A reforma tributária divide os empresários

Empresários na coletiva de imprensa que lançou o movimento contrário à reforma tributária prevista nas PECs 45 e 110. (Foto: Divulgação/Associação Comercial de São Paulo)

Por mais consensual que seja a necessidade de uma reforma tributária no Brasil, a sua tramitação no Congresso será mais difícil que o imaginado, graças a um racha dentro do empresariado nacional. Enquanto uma ala, formada principalmente por multinacionais e pelo setor industrial, defende a simplificação de tributos nos moldes propostos pelas PECs 45 e 110, outro grupo também defende a simplificação, mas com desoneração da folha de pagamento e sua possível substituição por um imposto aos moldes da antiga CPMF – é a posição do comércio, do setor de serviços e de grupos como o Brasil 200, liderado por Flávio Rocha, dono da rede Riachuelo.

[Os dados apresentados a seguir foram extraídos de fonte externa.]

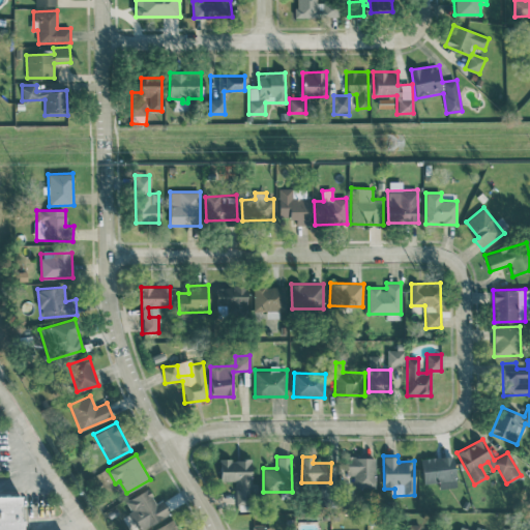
[(348,488),(375,488),(376,457),(349,457),(348,488)]
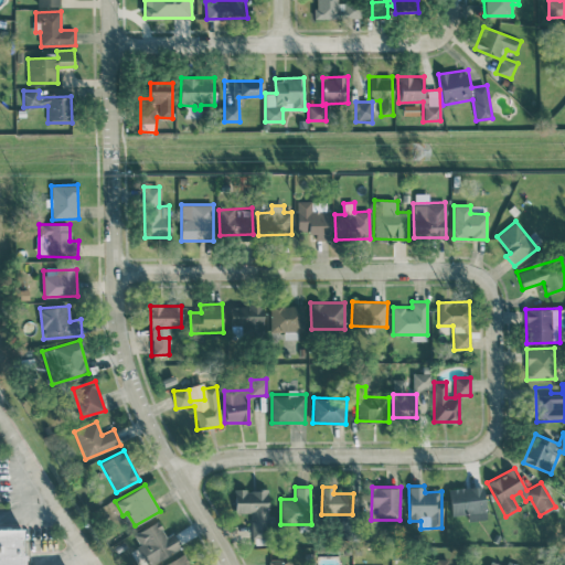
[(469,520),(486,519),(484,487),(449,488),(450,514),(468,514),(469,520)]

O que mobiliza os dois lados deste embate não é a distribuição da arrecadação entre União, estados e municípios, hoje tremendamente desequilibrada em favor de Brasília, deixando muitos entes subnacionais em situação fiscal crítica – esta batalha ficará a cargo de governadores e prefeitos, já que em todos os modelos previstos a simplificação unificará impostos federais, estaduais e municipais em um único tributo, o que levará a longas discussões sobre como o dinheiro arrecadado será dividido. O que coloca empresários uns contra os outros é a perspectiva de pagar mais ou menos impostos em comparação com o que ocorre atualmente, em nosso sistema disfuncional.

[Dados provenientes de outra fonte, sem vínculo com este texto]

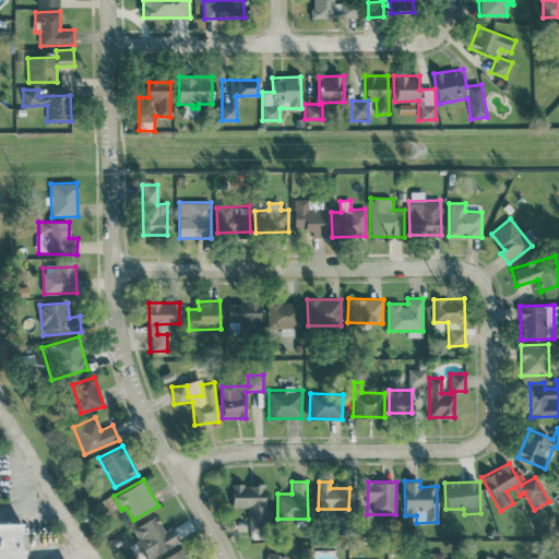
[(232,508),(249,508),(249,530),(265,530),(265,485),(232,484),(232,508)]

Independentemente da posição vencedora, o grosso da arrecadação continuará vindo da produção e do consumo, em uma estrutura que sempre pune os mais pobres

A unificação proposta pelas PECs não atinge apenas os tributos, mas também as alíquotas – o que, entre outros efeitos, pode acabar com a chamada “guerra fiscal”. E é aqui que reside a controvérsia. Os representantes da indústria alegam que seu setor paga impostos demais e por isso perde competitividade interna e externa, enquanto outros ramos da economia são subtributados, e o ideal seria equalizar o que consideram uma distorção. O grupo contrário às PECs coloca ênfase não na isonomia, mas geração de empregos, ressaltando que as propostas vão onerar setores que respondem por 80% do mercado de trabalho nacional – comércio, serviços, construção e agronegócio. A elevação da tributação em alguns desses ramos resultaria em aumento da informalidade e, consequentemente, menor arrecadação, além de atrapalhar a geração de empregos – daí a defesa da desoneração da folha, compensada pela “nova CPMF”. Este bloco ganhou o apoio do ex-secretário da Receita Federal, Marcos Cintra, demitido justamente por sua defesa de um imposto sobre transações financeiras.

Neste tipo de disputa, independentemente de quem vença, continuará mantido um dos problemas estruturais do sistema tributário brasileiro. Mesmo que parte dos impostos hoje pagos pela indústria passe a ser bancada por outros setores, ou ainda que haja alguma desoneração da folha de pagamento em troca de um novo tributo, o grosso da arrecadação continuará vindo da produção e do consumo, em uma estrutura que sempre pune os mais pobres. Isso porque o valor pago em impostos sobre um produto ou serviço depende do seu preço, e não da classe social do contribuinte – o imposto que não fará falta quando um rico adquire um item pode fazer a diferença para o pobre que compra o mesmo produto.

A comissão mista do Congresso, com 25 deputados e 25 senadores, já foi criada pelos presidentes das duas casas, começando suas reuniões em 3 de março. Ela tem prazo de 45 dias para apresentar uma proposta unificada, harmonizando as duas PECs já existentes e as propostas que o governo eventualmente apresentar; outros agentes, como o próprio Brasil 200, só conseguirão se fazer ouvir se tiverem força política para levar suas propostas à comissão. No entanto, o leque de possibilidades exposto até agora só permite imaginar que a prioridade será mesmo a simplificação e talvez algum tipo de substituição, caso se opte pela desoneração da folha. Com poucas alterações na tributação sobre patrimônio e renda, e a manutenção da ênfase na arrecadação sobre produção e consumo, a reforma tributária certamente trará avanços, mas não será tão profunda a ponto de estabelecer no país uma verdadeira justiça tributária, em que paga mais quem tem mais.